• WHAT THIS TASK INVOLVES: Set down each entry exactly as given; pictures should not appear in the copy.

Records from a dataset

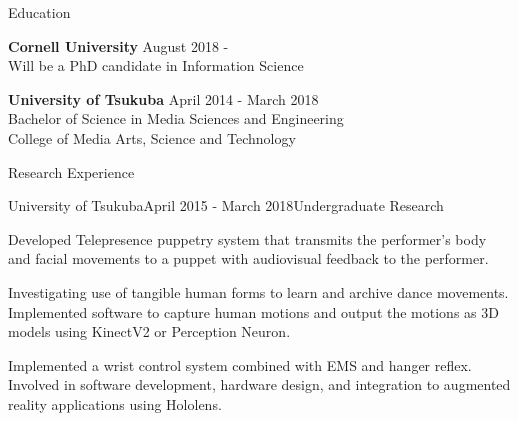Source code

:\documentclass{resume} %
\begin{document}

\begin{rSection}{Education}

{\bf Cornell University} \hfill {August 2018 - } 
\\ Will be a PhD candidate in Information Science

{\bf University of Tsukuba} \hfill {April 2014 - March 2018} 
\\ Bachelor of Science in Media Sciences and Engineering
\\ College of Media Arts, Science and Technology


\end{rSection}


\begin{rSection}{Research Experience}

\begin{rSubsection}{University of Tsukuba}{April 2015 - March 2018}{Undergraduate Research}{}
\item Developed Telepresence puppetry system that transmits the performer's body and facial movements to a puppet with audiovisual feedback to the performer.
\item Investigating use of tangible human forms to learn and archive dance movements. Implemented software to capture human motions and output the motions as 3D models using KinectV2 or Perception Neuron.
\item Implemented a wrist control system combined with EMS and hanger reflex. Involved in software development, hardware design, and integration to augmented reality applications using Hololens.
\end{rSubsection}




\end{rSection}
\end{document}
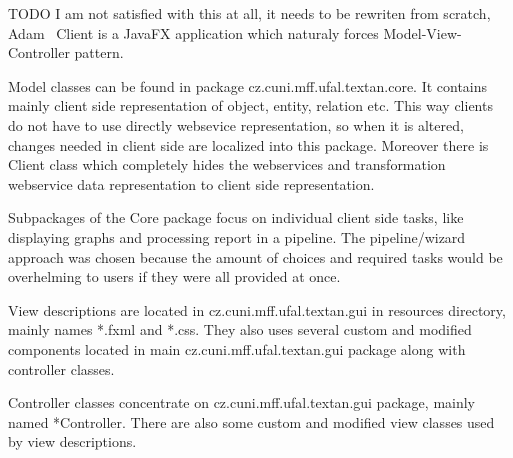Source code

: TODO I am not satisfied with this at all, it needs to be rewriten from scratch, Adam
\textan\ Client is a JavaFX application which naturaly forces Model-View-Controller
pattern.

Model classes can be found in package cz.cuni.mff.ufal.textan.core. It contains
mainly client side representation of object, entity, relation etc. This way
clients do not have to use directly websevice representation, so when it is
altered, changes needed in client side are localized into this package. Moreover
there is Client class which completely hides the webservices and transformation
webservice data representation to client side representation.

Subpackages of the Core package focus on individual client side tasks, like
displaying graphs and processing report in a pipeline. The pipeline/wizard
approach was chosen because the amount of choices and required tasks would
be overhelming to users if they were all provided at once.

View descriptions are located in cz.cuni.mff.ufal.textan.gui in resources
directory, mainly names *.fxml and *.css. They also uses several custom and
modified components located in main cz.cuni.mff.ufal.textan.gui package along
with controller classes.

Controller classes concentrate on cz.cuni.mff.ufal.textan.gui package,
mainly named *Controller. There are also some custom and modified view classes
used by view descriptions.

• EXERCISE RESULT:
Source code

:\documentclass{resume} %
\begin{document}

\begin{rSection}{Education}

{\bf Cornell University} \hfill {August 2018 - } 
\\ Will be a PhD candidate in Information Science

{\bf University of Tsukuba} \hfill {April 2014 - March 2018} 
\\ Bachelor of Science in Media Sciences and Engineering
\\ College of Media Arts, Science and Technology


\end{rSection}


\begin{rSection}{Research Experience}

\begin{rSubsection}{University of Tsukuba}{April 2015 - March 2018}{Undergraduate Research}{}
\item Developed Telepresence puppetry system that transmits the performer's body and facial movements to a puppet with audiovisual feedback to the performer.
\item Investigating use of tangible human forms to learn and archive dance movements. Implemented software to capture human motions and output the motions as 3D models using KinectV2 or Perception Neuron.
\item Implemented a wrist control system combined with EMS and hanger reflex. Involved in software development, hardware design, and integration to augmented reality applications using Hololens.
\end{rSubsection}




\end{rSection}
\end{document}
Source code

: TODO I am not satisfied with this at all, it needs to be rewriten from scratch, Adam
\textan\ Client is a JavaFX application which naturaly forces Model-View-Controller
pattern.

Model classes can be found in package cz.cuni.mff.ufal.textan.core. It contains
mainly client side representation of object, entity, relation etc. This way
clients do not have to use directly websevice representation, so when it is
altered, changes needed in client side are localized into this package. Moreover
there is Client class which completely hides the webservices and transformation
webservice data representation to client side representation.

Subpackages of the Core package focus on individual client side tasks, like
displaying graphs and processing report in a pipeline. The pipeline/wizard
approach was chosen because the amount of choices and required tasks would
be overhelming to users if they were all provided at once.

View descriptions are located in cz.cuni.mff.ufal.textan.gui in resources
directory, mainly names *.fxml and *.css. They also uses several custom and
modified components located in main cz.cuni.mff.ufal.textan.gui package along
with controller classes.

Controller classes concentrate on cz.cuni.mff.ufal.textan.gui package,
mainly named *Controller. There are also some custom and modified view classes
used by view descriptions.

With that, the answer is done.